◆ **WHAT YOU WILL DO**: The lines below, from the one containing "index dip: (175, 417)" through the one containing "middle pip: (133, 81)", should be set down exactly, with no pictures and nothing else.

Collection entries:
*** Block opens ***

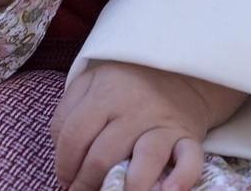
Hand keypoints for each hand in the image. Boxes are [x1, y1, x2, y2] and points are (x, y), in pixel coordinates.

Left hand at [53, 61, 243, 190]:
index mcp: (105, 92)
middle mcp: (134, 108)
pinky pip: (189, 160)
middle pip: (103, 155)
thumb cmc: (127, 82)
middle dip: (86, 182)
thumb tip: (61, 155)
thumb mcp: (91, 81)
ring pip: (145, 159)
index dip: (63, 163)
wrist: (180, 71)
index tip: (65, 178)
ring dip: (128, 188)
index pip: (74, 135)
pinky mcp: (187, 136)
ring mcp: (162, 123)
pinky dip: (180, 179)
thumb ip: (69, 111)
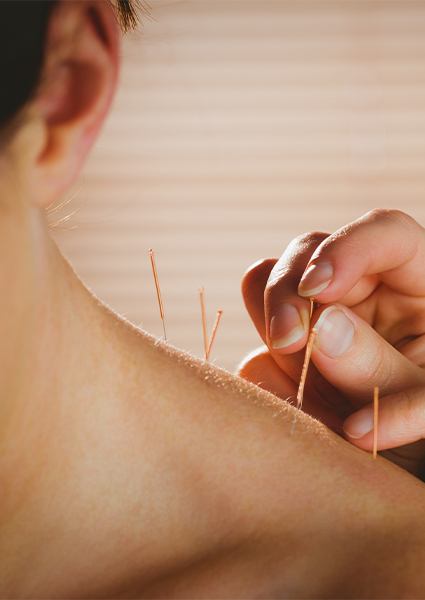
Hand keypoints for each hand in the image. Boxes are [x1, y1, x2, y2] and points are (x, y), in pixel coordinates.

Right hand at [239, 209, 424, 474]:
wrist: (408, 464)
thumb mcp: (424, 400)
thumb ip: (381, 369)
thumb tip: (322, 329)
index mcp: (418, 281)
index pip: (385, 233)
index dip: (347, 249)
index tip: (318, 289)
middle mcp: (365, 288)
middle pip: (310, 251)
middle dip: (289, 291)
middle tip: (288, 342)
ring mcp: (322, 313)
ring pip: (271, 281)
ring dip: (271, 319)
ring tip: (292, 364)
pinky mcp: (296, 343)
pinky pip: (261, 336)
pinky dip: (265, 360)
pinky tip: (288, 394)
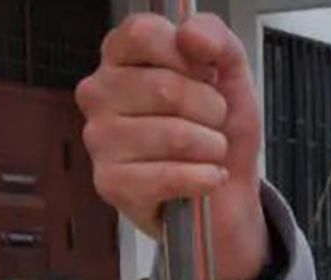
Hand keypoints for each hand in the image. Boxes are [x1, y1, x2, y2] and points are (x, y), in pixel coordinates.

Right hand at [77, 13, 269, 279]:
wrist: (227, 195)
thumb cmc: (218, 133)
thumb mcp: (230, 76)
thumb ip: (217, 40)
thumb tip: (191, 36)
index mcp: (121, 58)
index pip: (144, 34)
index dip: (188, 58)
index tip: (204, 76)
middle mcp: (100, 94)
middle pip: (166, 87)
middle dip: (211, 111)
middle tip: (213, 124)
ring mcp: (101, 139)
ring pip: (175, 135)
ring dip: (211, 148)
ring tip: (208, 153)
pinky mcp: (111, 183)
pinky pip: (170, 176)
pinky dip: (204, 179)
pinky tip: (206, 178)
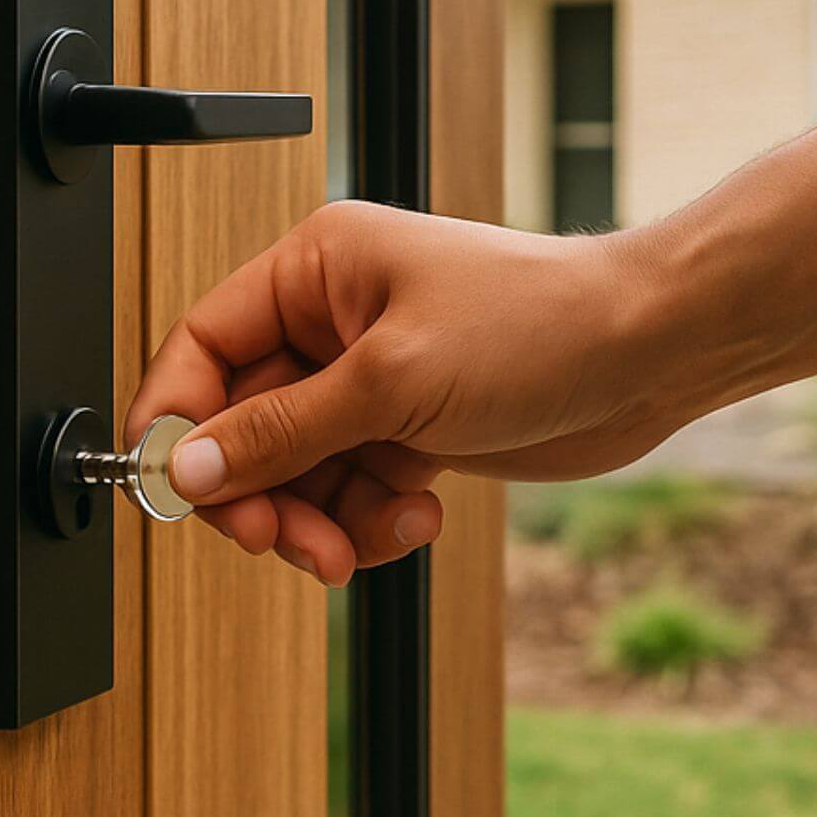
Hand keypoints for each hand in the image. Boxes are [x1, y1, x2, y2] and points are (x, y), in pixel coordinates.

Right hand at [122, 201, 683, 585]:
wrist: (646, 353)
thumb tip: (188, 466)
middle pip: (244, 423)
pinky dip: (370, 520)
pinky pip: (352, 490)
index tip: (170, 488)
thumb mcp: (390, 381)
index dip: (175, 417)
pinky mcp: (411, 428)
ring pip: (297, 471)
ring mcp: (373, 379)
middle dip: (259, 492)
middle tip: (281, 541)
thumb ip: (280, 431)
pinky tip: (414, 520)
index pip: (203, 344)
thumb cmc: (536, 322)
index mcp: (314, 270)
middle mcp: (334, 322)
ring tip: (357, 546)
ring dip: (319, 520)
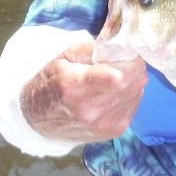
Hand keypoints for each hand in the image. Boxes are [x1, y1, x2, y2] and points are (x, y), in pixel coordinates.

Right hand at [20, 41, 146, 141]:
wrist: (38, 118)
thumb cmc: (51, 80)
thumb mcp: (66, 56)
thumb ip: (94, 48)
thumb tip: (121, 44)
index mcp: (76, 87)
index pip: (118, 77)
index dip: (129, 60)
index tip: (128, 51)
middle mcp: (91, 111)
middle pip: (133, 81)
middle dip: (133, 65)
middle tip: (123, 60)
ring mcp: (104, 124)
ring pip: (137, 90)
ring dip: (132, 79)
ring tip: (116, 76)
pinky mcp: (114, 131)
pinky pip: (135, 102)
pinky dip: (130, 92)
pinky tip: (115, 91)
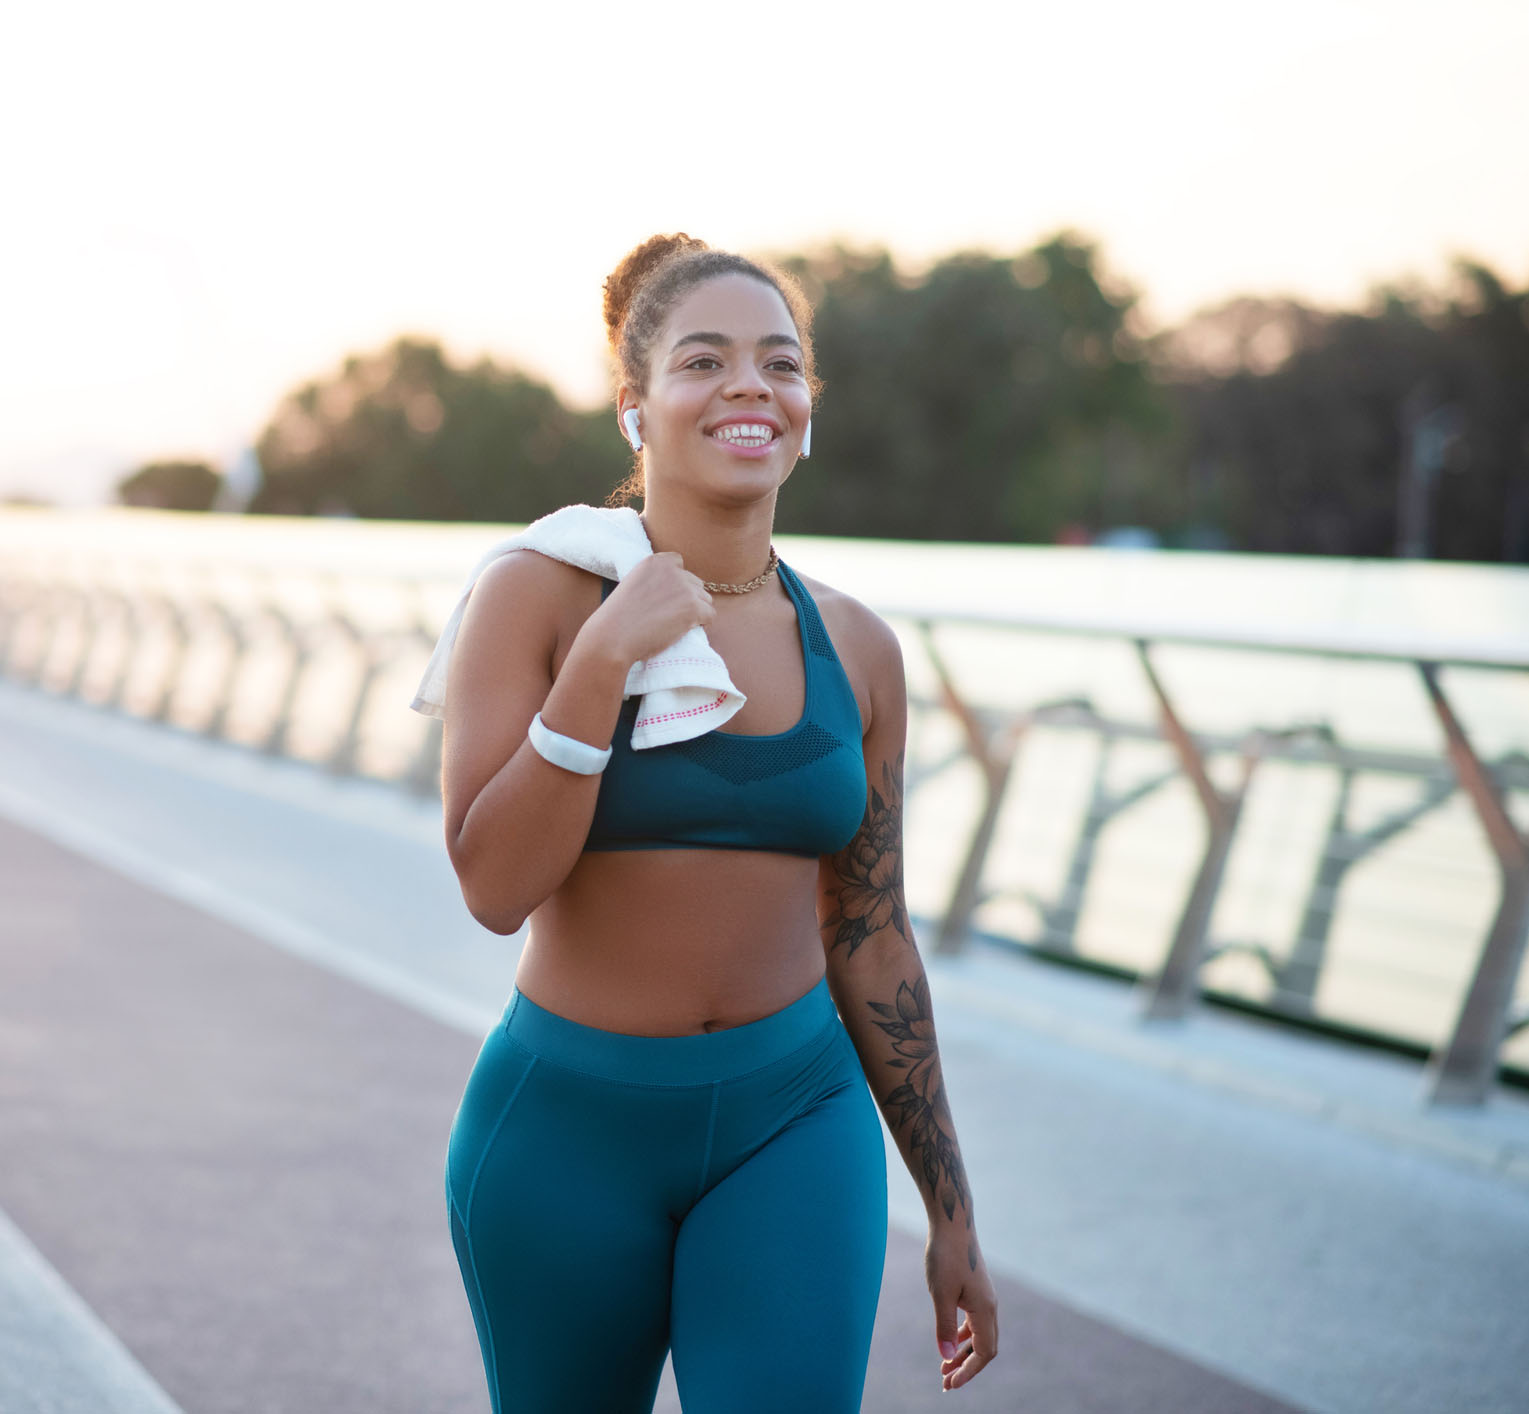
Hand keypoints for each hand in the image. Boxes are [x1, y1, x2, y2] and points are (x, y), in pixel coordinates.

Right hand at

*** Block closes ***

◆ **RESULT OF THIS TASK**:
index dip: (175, 417)
pinky mcp: (411, 428)
ring pip: (297, 471)
ring mcp: (373, 379)
middle dip: (259, 492)
middle tip: (281, 541)
thumb ip: (280, 431)
pinky tip: (414, 520)
index pip: (203, 344)
thumb cmc: (536, 322)
index mcp: (314, 270)
middle mcp: (334, 322)
ring tip: (357, 546)
ring dip: (319, 520)
Hand keypoints for each hand in the image. Boxes are [x1, y1, x2, y2] and points are (x, y), in pixel coordinates.

Right hand at [20, 41, 146, 141]:
wrist: (38, 118)
thumb cmc: (51, 80)
thumb mcp: (66, 56)
thumb ip: (94, 48)
thumb tip: (121, 44)
index mcp: (76, 87)
index pip: (118, 77)
index dip: (129, 60)
index tip: (128, 51)
middle mcp: (91, 111)
middle pip: (133, 81)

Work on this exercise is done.